As freqüentes campanhas feitas por instituições de saúde para ‘‘arrebanhar’’ doadores de sangue, plaquetas e medula óssea parecem não surtir o efeito desejado. Pelo menos, não neste período do ano, quando muitas pessoas tiram férias e as doações caem significativamente, preocupando profissionais de saúde e pacientes, que dependem da boa vontade de estranhos para dar continuidade a algum tratamento médico ou, até mesmo, sobreviver a uma situação de emergência.
  ‘‘Nessa época (de férias) temos que nos desdobrar muito para que o estoque não seja comprometido’’, revelou o médico do Serviço de Hemoterapia do Hospital de Clínicas (HC) da Universidade Federal do Paraná (UFPR), em Curitiba, Marcelo Veiga. ‘‘É, realmente, muito difícil, pois a cidade fica vazia, mas as emergências, os transplantes de medula óssea não param’’, complementou. O HC, segundo o médico, recebe, em média, 80 doações de sangue por dia. Um pouco antes do Natal para cá, esse volume está entre 50% e 60%.

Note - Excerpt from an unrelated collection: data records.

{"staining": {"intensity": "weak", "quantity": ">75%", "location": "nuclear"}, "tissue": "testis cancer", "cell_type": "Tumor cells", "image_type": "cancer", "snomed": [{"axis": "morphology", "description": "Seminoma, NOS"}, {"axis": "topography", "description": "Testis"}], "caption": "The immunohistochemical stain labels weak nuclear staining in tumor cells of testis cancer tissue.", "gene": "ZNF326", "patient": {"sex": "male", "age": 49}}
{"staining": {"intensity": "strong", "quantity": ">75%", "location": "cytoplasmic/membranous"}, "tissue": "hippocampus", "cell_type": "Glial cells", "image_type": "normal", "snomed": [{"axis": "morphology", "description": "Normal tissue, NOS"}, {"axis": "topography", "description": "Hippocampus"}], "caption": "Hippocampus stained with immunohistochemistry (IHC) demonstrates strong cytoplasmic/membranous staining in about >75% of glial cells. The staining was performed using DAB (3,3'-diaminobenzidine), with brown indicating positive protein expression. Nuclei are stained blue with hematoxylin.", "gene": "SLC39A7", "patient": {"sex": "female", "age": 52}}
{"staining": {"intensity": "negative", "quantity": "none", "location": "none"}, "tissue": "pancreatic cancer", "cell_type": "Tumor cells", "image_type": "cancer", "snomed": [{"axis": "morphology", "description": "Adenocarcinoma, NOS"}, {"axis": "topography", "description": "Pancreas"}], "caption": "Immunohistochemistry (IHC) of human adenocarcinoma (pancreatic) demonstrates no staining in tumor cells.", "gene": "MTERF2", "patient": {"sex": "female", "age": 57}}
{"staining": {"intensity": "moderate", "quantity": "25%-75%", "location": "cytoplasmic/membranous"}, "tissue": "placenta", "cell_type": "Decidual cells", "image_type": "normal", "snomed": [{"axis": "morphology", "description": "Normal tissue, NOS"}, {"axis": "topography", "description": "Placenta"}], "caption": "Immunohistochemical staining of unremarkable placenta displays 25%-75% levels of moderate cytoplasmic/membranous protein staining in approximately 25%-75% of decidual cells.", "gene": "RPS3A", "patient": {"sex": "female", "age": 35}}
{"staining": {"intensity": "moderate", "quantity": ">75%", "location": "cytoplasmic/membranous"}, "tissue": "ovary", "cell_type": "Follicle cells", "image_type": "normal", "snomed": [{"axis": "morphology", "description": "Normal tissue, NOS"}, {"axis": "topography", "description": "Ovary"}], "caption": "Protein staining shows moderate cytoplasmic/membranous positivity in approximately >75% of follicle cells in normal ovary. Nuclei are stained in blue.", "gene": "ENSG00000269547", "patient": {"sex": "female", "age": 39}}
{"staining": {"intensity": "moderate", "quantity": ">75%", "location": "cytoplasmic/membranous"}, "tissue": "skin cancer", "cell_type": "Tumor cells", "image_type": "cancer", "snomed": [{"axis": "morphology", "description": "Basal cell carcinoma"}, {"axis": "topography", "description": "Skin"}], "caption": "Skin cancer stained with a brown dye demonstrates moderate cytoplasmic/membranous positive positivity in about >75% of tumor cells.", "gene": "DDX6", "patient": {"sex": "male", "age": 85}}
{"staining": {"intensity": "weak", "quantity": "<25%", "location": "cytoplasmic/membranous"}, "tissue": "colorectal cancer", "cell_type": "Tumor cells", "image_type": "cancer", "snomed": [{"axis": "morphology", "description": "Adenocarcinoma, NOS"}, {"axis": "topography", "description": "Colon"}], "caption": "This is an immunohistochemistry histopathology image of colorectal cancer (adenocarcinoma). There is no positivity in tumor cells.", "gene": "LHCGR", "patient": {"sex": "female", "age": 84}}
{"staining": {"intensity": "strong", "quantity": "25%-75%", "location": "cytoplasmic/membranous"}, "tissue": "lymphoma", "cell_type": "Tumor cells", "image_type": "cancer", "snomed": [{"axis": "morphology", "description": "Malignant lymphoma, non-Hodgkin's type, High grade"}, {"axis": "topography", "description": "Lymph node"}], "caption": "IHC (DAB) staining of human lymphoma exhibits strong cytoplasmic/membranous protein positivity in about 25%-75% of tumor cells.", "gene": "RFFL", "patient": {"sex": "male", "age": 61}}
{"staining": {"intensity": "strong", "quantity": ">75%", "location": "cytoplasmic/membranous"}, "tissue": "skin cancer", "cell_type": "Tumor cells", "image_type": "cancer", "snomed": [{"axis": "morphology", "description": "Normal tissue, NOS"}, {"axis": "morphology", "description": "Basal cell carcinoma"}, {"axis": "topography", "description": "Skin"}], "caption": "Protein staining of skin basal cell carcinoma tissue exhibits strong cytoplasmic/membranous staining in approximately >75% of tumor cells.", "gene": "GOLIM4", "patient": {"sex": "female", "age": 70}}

  Por ser referência no transplante de medula óssea e atender número considerável de pacientes com leucemia, o Banco de Sangue do HC tem uma peculiaridade: a elevada demanda por doações de plaqueta. Pacientes com câncer e em tratamento quimioterápico, também, precisam da reposição de plaquetas. Em 2007, o HC realizou 69 transplantes de medula óssea: número que integra a estatística de 1.837 procedimentos realizados desde o início do serviço, em 1979.
HC precisa
de plaquetas
  Veiga explicou que, em uma doação, são coletados 450 mililitros de sangue. O volume é separado em uma unidade de hemácias, uma de plasma e uma de plaquetas. É preciso de oito frações de plaquetas para atender à necessidade de um paciente com leucemia. ‘‘Por isso, uma instituição como a nossa não pode depender apenas das doações de sangue. É preciso
ter doadores de plaquetas’’,
reforçou.
  Diferente da coleta de sangue – que só pode ser feita em intervalos de dois e três meses, em homens e mulheres, respectivamente – as doações de plaquetas podem ocorrer até duas vezes por mês. Cada coleta – realizada em máquinas de aférese – corresponde ao volume de oito a 16 doações de sangue. Nesses aparelhos, são coletadas somente as plaquetas. As hemácias e o plasma voltam para o doador.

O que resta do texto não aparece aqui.